Para el que no lo sepa, la ley de chalés impide a nadie poner un ladrillo sobre otro a menos de 2 metros de la valla del vecino, a menos que éste esté de acuerdo. Mi padre le dijo que no hacía falta que tirara 2 metros hacia atrás las casetas que había levantado, entre otras cosas porque le caían dentro de la piscina, pero que sería más que conveniente que las echara un poquito hacia atrás de manera que se pudieran lucir y desde mi casa no parecieran edificios a medio derruir.
El muy cretino, en vez de llegar a un acuerdo amistoso, dijo que "Aquello se quedaba allí por mis cojones" (tm), y mi padre le advirtió que tendría que recurrir a los tribunales ordinarios, como en La ley de Los Ángeles (mi padre supongo que veía "Ironside" en tiempos). El vecino dijo que por él, como si quería remover Roma con Santiago, que conocía al alcalde y al concejal de encerar cabezales y que poco menos que nos iban a caer las 7 plagas por hablarle con tal impertinencia.

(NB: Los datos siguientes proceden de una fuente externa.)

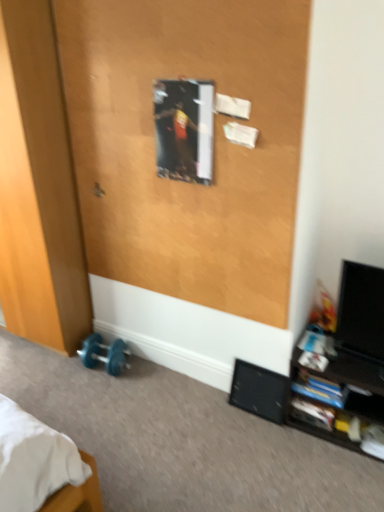
Identify the location of vacant space underneath black glossy monitor at right (from a real-world perspective). This screenshot has height=512, width=384. (355, 364).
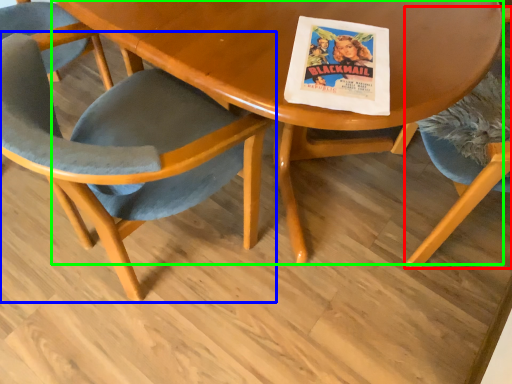
Question: Based on their relative distances, which object is nearer to chair (highlighted by a red box)? Choose from chair (highlighted by a blue box) and table (highlighted by a green box).

Choices:
 (A) chair
 (B) table

Answer: (B)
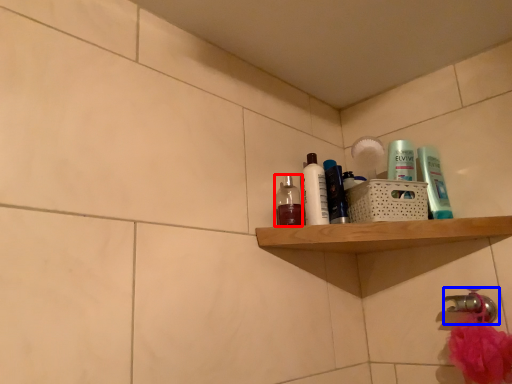
Question: Which object is closer to the camera taking this photo, toiletry (highlighted by a red box) or tap (highlighted by a blue box)?

Choices:
 (A) toiletry
 (B) tap

Answer: (B)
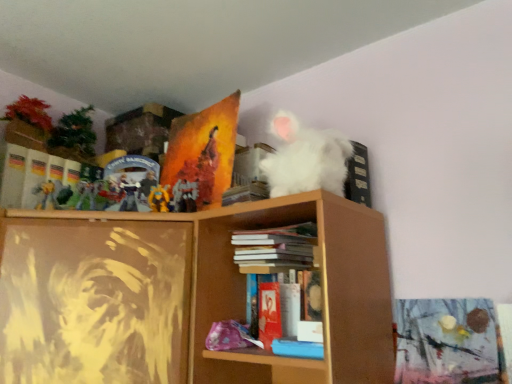
You are a GUI agent. You are given a task and a screenshot of the screen. Output one action in this format:
    pyautogui.click(x=<x>, y=<y>)
    Task: Click on the hardcover book at center, which appears as the first book when viewed from the back
    This screenshot has width=512, height=384.
    Given the screenshot: What is the action you would take?
    pyautogui.click(x=276, y=246)

Image resolution: width=512 pixels, height=384 pixels. Describe the element at coordinates (269, 313) in the screenshot. I see `matte red paperback book at center, which is the second paperback book in top-to-bottom order` at that location.

Locate an element on the screen. The height and width of the screenshot is (384, 512). matte red paperback book at center, the 1th paperback book positioned from the bottom is located at coordinates tap(269, 313).

The height and width of the screenshot is (384, 512). Identify the location of matte orange painting at upper center, placed as the second paperback book when sorted from bottom to top. (203, 152).

Looking at this image, between matte orange painting at upper center, which is the 2th paperback book in right-to-left order, and blue matte book at lower center, the 1th book positioned from the bottom, which one is positioned in front?

blue matte book at lower center, the 1th book positioned from the bottom, is in front.

Is matte orange painting at upper center, which is the 2th paperback book in right-to-left order, to the left or to the right of blue matte book at lower center, the second book viewed from the back, in the image?

In the image, matte orange painting at upper center, which is the 2th paperback book in right-to-left order, appears on the left side of blue matte book at lower center, the second book viewed from the back.

Between matte orange painting at upper center, which is counted as the 1th paperback book, starting from the back, and blue matte book at lower center, the 1th book positioned from the bottom, which one has larger size?

With larger size is matte orange painting at upper center, which is counted as the 1th paperback book, starting from the back.

Is matte orange painting at upper center, which is counted as the 1th paperback book, starting from the back, not within blue matte book at lower center, acting as the 1th book starting from the front?

matte orange painting at upper center, which is counted as the 1th paperback book, starting from the back, lies outside blue matte book at lower center, acting as the 1th book starting from the front,'s area.

Is there a large distance between matte orange painting at upper center, placed as the second paperback book when sorted from bottom to top, and matte red paperback book at center, the first paperback book from the right?

That's not correct — matte orange painting at upper center, placed as the second paperback book when sorted from bottom to top, is a little close to matte red paperback book at center, the first paperback book from the right.

How different are the orientations of matte orange painting at upper center, which is counted as the 1th paperback book, starting from the back, and matte red paperback book at center, the 1th paperback book positioned from the bottom, in degrees?

matte orange painting at upper center, which is counted as the 1th paperback book, starting from the back, and matte red paperback book at center, the 1th paperback book positioned from the bottom, are facing 17.8 degrees away from each other.

Which object is more forward, matte orange painting at upper center, which is the 2th paperback book in right-to-left order, or matte red paperback book at center, which is the second paperback book in top-to-bottom order?

matte red paperback book at center, which is the second paperback book in top-to-bottom order.

Is metallic gold action figure at upper center inside or outside of blue matte book at lower center, which appears as the 2th book when viewed from the top?

metallic gold action figure at upper center is not enclosed by blue matte book at lower center, which appears as the 2th book when viewed from the top.

Find the location of `book that is the 2nd one when counting forward from the metallic gold action figure at upper center`. book that is the 2nd one when counting forward from the metallic gold action figure at upper center is located at coordinates (297, 348).

In terms of height, does metallic gold action figure at upper center look taller or shorter compared to blue matte book at lower center, the 1th book positioned from the bottom?

Clearly, metallic gold action figure at upper center is taller compared to blue matte book at lower center, the 1th book positioned from the bottom.

From a real-world perspective, is metallic gold action figure at upper center physically below blue matte book at lower center, which appears as the 2th book when viewed from the top?

Incorrect, from a real-world perspective, metallic gold action figure at upper center is higher than blue matte book at lower center, which appears as the 2th book when viewed from the top.

Is matte red paperback book at center, which is the second paperback book in top-to-bottom order, spatially inside hardcover book at center, which appears as the first book when viewed from the back, or outside of it?

matte red paperback book at center, which is the second paperback book in top-to-bottom order, is outside hardcover book at center, which appears as the first book when viewed from the back.

Considering the relative sizes of matte red paperback book at center, the second paperback book viewed from the left, and hardcover book at center, the 1th book from the top, in the image provided, is matte red paperback book at center, the second paperback book viewed from the left, smaller than hardcover book at center, the 1th book from the top,?

Indeed, matte red paperback book at center, the second paperback book viewed from the left, has a smaller size compared to hardcover book at center, the 1th book from the top.

From a real-world perspective, which is physically above, matte red paperback book at center, the first paperback book from the right, or hardcover book at center, the 1th book from the top?

hardcover book at center, the 1th book from the top.

Based on the photo, how distant is matte red paperback book at center, the 1th paperback book positioned from the bottom, from hardcover book at center, which appears as the first book when viewed from the back?

A distance of 4.57 inches exists between matte red paperback book at center, the 1th paperback book positioned from the bottom, and hardcover book at center, which appears as the first book when viewed from the back.

From a real-world perspective, which is physically below, hardcover book at center, the second book ordered from the bottom, or metallic gold action figure at upper center?

hardcover book at center, the second book ordered from the bottom, from a real-world perspective.

Is hardcover book at center, which appears as the first book when viewed from the back, inside or outside of metallic gold action figure at upper center?

hardcover book at center, which appears as the first book when viewed from the back, lies outside metallic gold action figure at upper center.

How distant is hardcover book at center, positioned as the 2th book in front-to-back order, from metallic gold action figure at upper center?

hardcover book at center, positioned as the 2th book in front-to-back order, is 12.08 inches away from metallic gold action figure at upper center.

From a real-world perspective, is matte orange painting at upper center, the 1th paperback book when ordered from left to right, positioned over hardcover book at center, positioned as the 2th book in front-to-back order, based on gravity?

Correct, in the physical world, matte orange painting at upper center, the 1th paperback book when ordered from left to right, is higher than hardcover book at center, positioned as the 2th book in front-to-back order.

How different are the orientations of matte orange painting at upper center, which is counted as the 1th paperback book, starting from the back, and hardcover book at center, the second book ordered from the bottom, in degrees?

The facing directions of matte orange painting at upper center, which is counted as the 1th paperback book, starting from the back, and hardcover book at center, the second book ordered from the bottom, are 4.01 degrees apart.

Is matte orange painting at upper center, which is counted as the 1th paperback book, starting from the back, oriented towards hardcover book at center, the 1th book from the top?

No, matte orange painting at upper center, which is counted as the 1th paperback book, starting from the back, is not oriented towards hardcover book at center, the 1th book from the top.

From the matte orange painting at upper center, marked as the 2th paperback book in a front-to-back arrangement, count 1st books forward and point to it. Please provide its 2D coordinates.

[(276, 246)]

From the image's perspective, between matte orange painting at upper center, marked as the 2th paperback book in a front-to-back arrangement, and metallic gold action figure at upper center, which one is located above?

matte orange painting at upper center, marked as the 2th paperback book in a front-to-back arrangement, appears higher in the image.

Is point (174, 131) closer or farther from the camera than point (167, 197)?

Point (174, 131) appears to be farther away from the viewer than point (167, 197).

Measure the distance from matte orange painting at upper center, placed as the second paperback book when sorted from bottom to top, to metallic gold action figure at upper center.

matte orange painting at upper center, placed as the second paperback book when sorted from bottom to top, and metallic gold action figure at upper center are 8.31 inches apart.

Consider the image. Considering the relative positions of matte orange painting at upper center, placed as the second paperback book when sorted from bottom to top, and metallic gold action figure at upper center in the image provided, is matte orange painting at upper center, placed as the second paperback book when sorted from bottom to top, behind metallic gold action figure at upper center?

That is False.

In order to click on the 2nd book in front of the matte orange painting at upper center, which is counted as the 1th paperback book, starting from the back, starting your count from the anchor in this screenshot , I will do `click(297, 348)`.

What are the coordinates of `paperback book behind the matte red paperback book at center, the 1th paperback book positioned from the bottom` in the screenshot? It's located at (203, 152).

When comparing their distances from matte red paperback book at center, the second paperback book viewed from the left, does metallic gold action figure at upper center or blue matte book at lower center, the second book viewed from the back, seem closer?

Tras un periodo de reflexión, mi padre concluyó que habría que recurrir a la justicia para dirimir semejante disputa vecinal, y con más fe que esperanzas puso una denuncia. Un par de meses más tarde, los obreros picaban sendas construcciones y mi padre y yo vomitábamos de la risa al otro lado de la valla. No sé si los remedios para la calvicie lo hacen, pero ¡la justicia funciona, oiga!
Al margen de estas pequeñeces, el último castigo cuando llega el verano son los niños en la piscina. Los niños ahora tienen internet, y saben que eso de que tienen que esperarse a hacer la digestión es una milonga, y si no lo es no tienen por qué hacer caso de todas maneras, así que después de comer, mientras tú haces la siesta, los nanos berrean en la piscina como si los estuvieran degollando (ah síiiiiii, arf arf). Con el calor que hace y la bronca que meten, ganas dan de salir y retorcer algún pescuezo. Ya pasan pocas cosas, ya.
Y creo que eso es todo. Estoy esperando las historias para no dormir que seguro que todos tenéis en la recámara. Speccy, no te cortes, que no hay niños leyendo.